La seconde catégorie regroupe des conducteurs qui ont une assurance, mais plus de permis. Certains ne se sont pas rendu compte qu’ils n’avaient plus de point sur leur permis, à cause de suppressions de points successives. Ils croient donc être en règle. Lors d’un accident, ils auront la surprise de constater qu’ils roulent sans permis et que, en conséquence, leur assurance ne fonctionne pas… Leur comportement n’est donc pas dangereux. Et même ceux qui sont avertis qu’ils ont perdu leur permis et donc leur assurance, ont toujours un besoin vital de leur véhicule pour leur vie quotidienne. En conséquence, ils continuent à rouler. En 2014, 128 676 défauts de permis de conduire ont ainsi été constatés (+ 13,8 % par rapport à 2013). De même, depuis 2007, on a une augmentation de 21 % du nombre de gens qui conduisent malgré la suspension de leur permis. Et la seule réponse du gouvernement est de continuer à les sanctionner par de nouveaux moyens techniques de détection.

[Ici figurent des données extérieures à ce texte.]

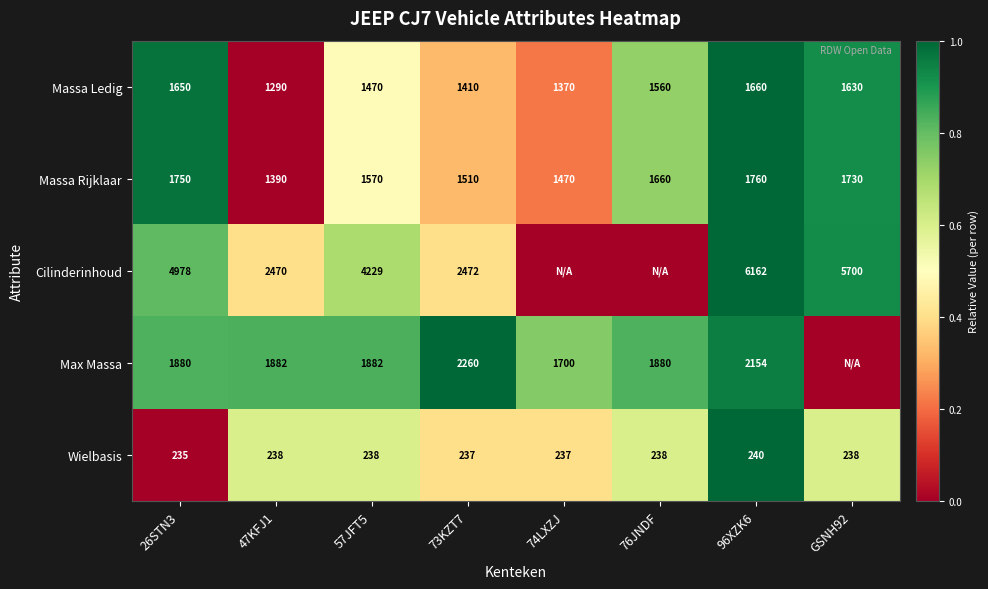

Rank the series at 57JFT5 from lowest to highest value.

Wielbasis, Massa Ledig, Massa Rijklaar, Max Massa, Cilinderinhoud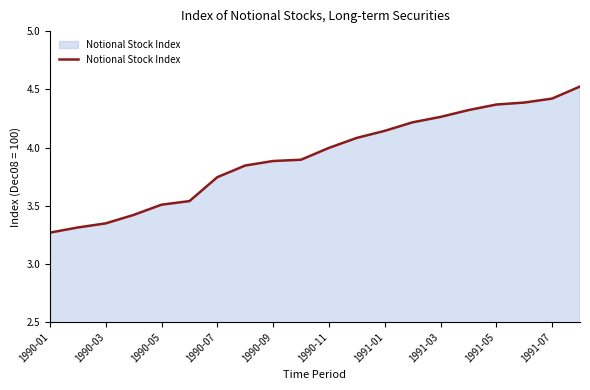

What is the maximum value shown in the chart?

4.5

Alors, l’État ajoute du mal au mal en faisant perdre leur permis à tant de gens par des suppressions de points, et en les entraînant ainsi à une perte d’assurance qu’il sanctionne ensuite. Tout cela au profit des lobbys de constructeurs de radars et autres caméras perfectionnées. Le gouvernement ferait mieux de cesser de faire inutilement perdre leur permis aux conducteurs, plutôt que de s’engager toujours plus dans la spirale infernale du flicage généralisé.